== DOCUMENT PASSAGE ==
Prof John Harbeson
The hundreds of thousands of migrants risking everything to try to reach stable, functioning states in Europe and the Americas brings dramatically to the fore a much more fundamental problem than the gigantic humanitarian crisis it represents, as important as that is. That deeper problem is figuring just what the key requirements are for a stable state in the 21st Century.
While the majority of these migrants may appear to be from the Middle East, they also are coming from sub-Saharan Africa as well, notably Eritrea. Moreover, to these throngs must be added the hundreds of thousands of refugees from African countries seeking safety and survival in neighbouring countries and the additional hundreds of thousands of peoples in Africa and elsewhere that continue to be internally displaced.
The reasons for these vast movements of desperate humanity are certainly varied and mixed. Unquestionably, economic crises in the home countries are ‘’push’’ factors, and the lure of economic opportunities in the recipient countries are “pull factors. Ethnic and political abuse of minorities and unrelenting authoritarian oppression of everyone in certain countries are certainly important causes for these migrations. But I also discern in these movements a questing for states which offer stability, along with dependable respect for the most basic human rights, and at least basic investment in expanding economic opportunity for the poor as well as the non-poor.
I read in all this a largely unacknowledged reality that the very meaning of the state, as it is tacitly or explicitly defined, is in need of re-working to take account of profoundly transformed socioeconomic, political, and, yes, technological circumstances of the 21st Century. One could even say that the concept of the state is one of the last to be decolonised from its temporal association with the heyday of western imperialism.
Consider how the state continues to be understood today within the academy as well as by policy makers and by ordinary citizens as well as political and economic elites. The reigning contemporary understanding of the state traces back to the early 20th Century philosophy Max Weber who supplied the classic definition of the state as a monopoly of the legitimate means of violence within a territorially defined compulsory community. Note, first, how problematic the definition itself is today. The vast contemporary movements of humanity across as recognised political boundaries have demonstrated sharp limits to the enforceability of compulsory communities. And the very illusoriness of asserted monopolies of violence in a great many states has demonstrated that predominant force alone cannot suffice as the defining property of the state.
Next, recognise how the pervasiveness of positivism, the philosophy that social rules achieve validity because they are enacted by authority, has corrupted even Weber’s definition. Positivist interpretation of the state as Weber defined it obviously begs the question of the source of the state’s authority to determine those rules, including those on the basis of which that “authority” itself exists. Compounding this conundrum is the near universal, usually implicit, practice of equating bureaucratic governmental rule with the state, thereby shackling government itself to the underlying circularity of the argument about where the state’s authority comes from.
Note that the degree the state is defined in this reductionist fashion leaves murky at best, how far establishment of governmental legitimacy, by its electoral accountability to the voters, also extends to the state itself. Democratically constructed and ratified constitutions address this problem but only while these processes happen. As Kenya’s experience with the aspirations of the 2010 Constitution has demonstrate, the problem is who and what holds government accountable for implementing, as well as upholding the letter and spirit of the Constitution. Fully empowered judiciaries are an essential but, I fear, insufficient requirement by themselves for this purpose.

== YOUR TASKS ==
- A) For each statement, say whether the essay on the state agrees with it, answering yes or no and quoting the deciding words from the essay. (i) The author sees the concept of the state as already decolonized. (ii) The author considers fully empowered judiciaries enough by themselves to hold government accountable for implementing the Constitution. (iii) Positivism holds that social rules achieve validity because they are enacted by authority.
- B) In the essay on the state, which sub-Saharan African country is singled out as a notable source of migrants?
- C) Retype the essay on the state from "While the majority" up to and including "be internally displaced.".
The records that come next are separate material, unrelated to the essay on the state.

== ITEMS ==

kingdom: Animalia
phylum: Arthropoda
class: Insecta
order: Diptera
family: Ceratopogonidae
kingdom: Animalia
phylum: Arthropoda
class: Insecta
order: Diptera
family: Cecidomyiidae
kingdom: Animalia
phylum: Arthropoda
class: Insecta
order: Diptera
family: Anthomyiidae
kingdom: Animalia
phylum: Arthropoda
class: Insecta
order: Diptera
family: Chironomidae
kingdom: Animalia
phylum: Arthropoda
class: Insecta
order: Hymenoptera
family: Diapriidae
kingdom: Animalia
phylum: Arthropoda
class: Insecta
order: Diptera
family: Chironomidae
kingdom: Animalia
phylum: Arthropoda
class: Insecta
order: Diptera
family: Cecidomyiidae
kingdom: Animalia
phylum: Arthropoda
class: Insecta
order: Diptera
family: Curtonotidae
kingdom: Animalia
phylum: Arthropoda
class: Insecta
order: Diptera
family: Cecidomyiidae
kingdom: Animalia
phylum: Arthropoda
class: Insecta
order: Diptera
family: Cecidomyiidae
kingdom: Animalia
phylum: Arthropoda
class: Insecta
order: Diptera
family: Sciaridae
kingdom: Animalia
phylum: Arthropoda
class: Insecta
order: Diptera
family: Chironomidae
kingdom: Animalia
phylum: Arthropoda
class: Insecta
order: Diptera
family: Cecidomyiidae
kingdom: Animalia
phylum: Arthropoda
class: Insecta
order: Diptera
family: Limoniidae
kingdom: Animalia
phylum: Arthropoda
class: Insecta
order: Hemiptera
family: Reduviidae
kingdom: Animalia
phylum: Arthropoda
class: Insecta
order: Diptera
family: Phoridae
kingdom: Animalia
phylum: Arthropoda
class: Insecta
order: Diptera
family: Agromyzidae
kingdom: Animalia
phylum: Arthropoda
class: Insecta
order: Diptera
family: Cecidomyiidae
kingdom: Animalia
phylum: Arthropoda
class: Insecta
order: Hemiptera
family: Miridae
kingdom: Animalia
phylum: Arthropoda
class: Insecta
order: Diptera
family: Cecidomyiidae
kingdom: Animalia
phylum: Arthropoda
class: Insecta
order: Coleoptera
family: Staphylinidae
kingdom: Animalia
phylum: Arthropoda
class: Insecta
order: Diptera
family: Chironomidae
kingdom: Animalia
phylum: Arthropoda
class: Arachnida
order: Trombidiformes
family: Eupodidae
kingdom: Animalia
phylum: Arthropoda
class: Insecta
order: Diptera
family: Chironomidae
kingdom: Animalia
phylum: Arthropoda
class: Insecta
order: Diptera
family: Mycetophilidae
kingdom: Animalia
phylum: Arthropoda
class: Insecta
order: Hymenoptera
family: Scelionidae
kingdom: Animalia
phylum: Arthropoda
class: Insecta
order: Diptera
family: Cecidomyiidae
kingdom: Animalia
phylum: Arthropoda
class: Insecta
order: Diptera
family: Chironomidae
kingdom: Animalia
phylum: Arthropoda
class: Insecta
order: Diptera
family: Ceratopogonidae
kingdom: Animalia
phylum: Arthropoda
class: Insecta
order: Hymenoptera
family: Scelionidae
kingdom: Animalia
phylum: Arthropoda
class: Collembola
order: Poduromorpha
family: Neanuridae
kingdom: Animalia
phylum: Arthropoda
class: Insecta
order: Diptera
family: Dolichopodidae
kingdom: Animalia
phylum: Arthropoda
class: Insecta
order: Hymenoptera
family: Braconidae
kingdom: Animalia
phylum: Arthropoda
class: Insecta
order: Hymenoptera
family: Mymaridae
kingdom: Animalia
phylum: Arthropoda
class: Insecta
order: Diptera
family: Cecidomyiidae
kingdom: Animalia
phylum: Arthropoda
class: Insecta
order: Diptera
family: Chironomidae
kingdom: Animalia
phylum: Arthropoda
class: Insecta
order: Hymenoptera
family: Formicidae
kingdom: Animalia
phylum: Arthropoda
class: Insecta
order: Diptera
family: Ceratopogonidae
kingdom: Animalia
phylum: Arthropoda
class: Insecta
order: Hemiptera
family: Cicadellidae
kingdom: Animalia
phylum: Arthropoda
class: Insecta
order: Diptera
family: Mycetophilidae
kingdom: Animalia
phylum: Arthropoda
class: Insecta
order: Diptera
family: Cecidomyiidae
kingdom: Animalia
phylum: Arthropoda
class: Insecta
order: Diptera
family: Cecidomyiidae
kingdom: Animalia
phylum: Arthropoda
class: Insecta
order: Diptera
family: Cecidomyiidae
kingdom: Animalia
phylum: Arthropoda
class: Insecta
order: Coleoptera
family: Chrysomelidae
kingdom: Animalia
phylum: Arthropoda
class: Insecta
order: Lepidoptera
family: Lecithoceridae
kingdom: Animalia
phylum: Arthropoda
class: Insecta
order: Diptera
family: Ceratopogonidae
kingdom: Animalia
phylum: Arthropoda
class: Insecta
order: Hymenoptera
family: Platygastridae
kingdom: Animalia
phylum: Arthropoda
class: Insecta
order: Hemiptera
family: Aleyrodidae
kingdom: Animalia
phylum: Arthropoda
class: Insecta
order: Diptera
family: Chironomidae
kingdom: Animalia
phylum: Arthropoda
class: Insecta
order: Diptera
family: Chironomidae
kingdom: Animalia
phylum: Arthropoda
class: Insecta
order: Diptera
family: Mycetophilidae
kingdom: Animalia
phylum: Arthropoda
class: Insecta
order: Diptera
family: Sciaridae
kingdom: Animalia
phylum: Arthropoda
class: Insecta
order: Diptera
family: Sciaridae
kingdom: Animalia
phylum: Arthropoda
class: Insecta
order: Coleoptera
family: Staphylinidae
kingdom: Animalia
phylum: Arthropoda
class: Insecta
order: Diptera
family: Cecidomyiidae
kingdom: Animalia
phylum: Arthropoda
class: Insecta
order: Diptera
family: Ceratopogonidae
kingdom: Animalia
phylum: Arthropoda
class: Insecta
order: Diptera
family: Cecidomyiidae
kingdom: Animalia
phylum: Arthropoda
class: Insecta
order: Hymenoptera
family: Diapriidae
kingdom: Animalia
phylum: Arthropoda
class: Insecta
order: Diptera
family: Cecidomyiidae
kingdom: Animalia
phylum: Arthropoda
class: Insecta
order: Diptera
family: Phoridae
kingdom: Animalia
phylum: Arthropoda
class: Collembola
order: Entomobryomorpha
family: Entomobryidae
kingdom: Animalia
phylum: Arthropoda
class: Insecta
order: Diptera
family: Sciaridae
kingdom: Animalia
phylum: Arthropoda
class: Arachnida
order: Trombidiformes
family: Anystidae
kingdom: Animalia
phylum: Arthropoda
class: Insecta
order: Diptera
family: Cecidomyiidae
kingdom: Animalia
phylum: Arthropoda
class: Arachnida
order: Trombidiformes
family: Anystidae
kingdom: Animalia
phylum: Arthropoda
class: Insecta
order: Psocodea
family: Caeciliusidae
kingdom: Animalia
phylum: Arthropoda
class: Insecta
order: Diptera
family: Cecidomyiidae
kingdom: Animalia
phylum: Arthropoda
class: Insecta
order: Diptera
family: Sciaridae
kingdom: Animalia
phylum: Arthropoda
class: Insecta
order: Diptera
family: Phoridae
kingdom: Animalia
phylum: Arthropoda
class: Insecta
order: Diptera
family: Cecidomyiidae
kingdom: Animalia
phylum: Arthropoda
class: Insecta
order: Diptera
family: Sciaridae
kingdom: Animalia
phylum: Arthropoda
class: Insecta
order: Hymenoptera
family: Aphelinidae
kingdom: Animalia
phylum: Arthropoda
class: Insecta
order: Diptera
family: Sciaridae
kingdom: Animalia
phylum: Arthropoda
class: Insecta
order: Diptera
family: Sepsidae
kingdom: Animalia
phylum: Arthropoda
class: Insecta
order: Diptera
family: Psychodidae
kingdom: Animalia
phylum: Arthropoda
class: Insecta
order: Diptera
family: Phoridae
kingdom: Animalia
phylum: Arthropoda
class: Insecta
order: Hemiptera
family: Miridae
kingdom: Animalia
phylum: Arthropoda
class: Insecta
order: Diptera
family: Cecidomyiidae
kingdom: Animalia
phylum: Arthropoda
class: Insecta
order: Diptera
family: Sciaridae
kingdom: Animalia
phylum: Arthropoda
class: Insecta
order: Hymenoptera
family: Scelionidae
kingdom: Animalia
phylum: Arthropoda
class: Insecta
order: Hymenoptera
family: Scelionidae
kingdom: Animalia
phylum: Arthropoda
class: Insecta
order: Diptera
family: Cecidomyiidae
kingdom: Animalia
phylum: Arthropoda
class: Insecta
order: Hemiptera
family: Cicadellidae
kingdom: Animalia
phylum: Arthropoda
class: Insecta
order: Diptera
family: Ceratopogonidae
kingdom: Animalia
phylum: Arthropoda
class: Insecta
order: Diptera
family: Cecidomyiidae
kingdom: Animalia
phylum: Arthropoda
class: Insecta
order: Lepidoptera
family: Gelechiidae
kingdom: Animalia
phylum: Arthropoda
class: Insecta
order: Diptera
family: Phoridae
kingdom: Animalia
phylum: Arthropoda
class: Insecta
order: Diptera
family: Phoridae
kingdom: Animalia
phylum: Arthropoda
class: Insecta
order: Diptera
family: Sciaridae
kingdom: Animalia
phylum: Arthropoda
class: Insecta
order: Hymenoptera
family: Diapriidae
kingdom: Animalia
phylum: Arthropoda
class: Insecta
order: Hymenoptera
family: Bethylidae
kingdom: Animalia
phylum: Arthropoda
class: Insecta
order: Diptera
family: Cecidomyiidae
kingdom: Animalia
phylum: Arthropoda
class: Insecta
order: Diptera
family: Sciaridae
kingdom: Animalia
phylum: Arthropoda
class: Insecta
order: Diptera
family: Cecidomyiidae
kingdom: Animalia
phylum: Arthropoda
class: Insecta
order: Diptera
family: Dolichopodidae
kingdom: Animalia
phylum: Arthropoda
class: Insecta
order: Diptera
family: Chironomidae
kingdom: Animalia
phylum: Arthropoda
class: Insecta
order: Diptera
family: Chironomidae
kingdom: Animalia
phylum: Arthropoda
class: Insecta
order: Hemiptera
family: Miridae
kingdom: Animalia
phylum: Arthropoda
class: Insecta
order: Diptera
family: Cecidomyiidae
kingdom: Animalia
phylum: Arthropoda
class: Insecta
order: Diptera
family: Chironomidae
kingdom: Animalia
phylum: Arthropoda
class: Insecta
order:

== ANSWERS TO THE EXERCISES ==
- A)
(i) No: "the concept of the state is one of the last to be decolonised from its temporal association with the heyday of western imperialism."
(ii) No: "Fully empowered judiciaries are an essential but, I fear, insufficient requirement by themselves for this purpose."
(iii) Yes: "the philosophy that social rules achieve validity because they are enacted by authority"

- B) Eritrea.

- C)
While the majority of these migrants may appear to be from the Middle East, they also are coming from sub-Saharan Africa as well, notably Eritrea. Moreover, to these throngs must be added the hundreds of thousands of refugees from African countries seeking safety and survival in neighbouring countries and the additional hundreds of thousands of peoples in Africa and elsewhere that continue to be internally displaced.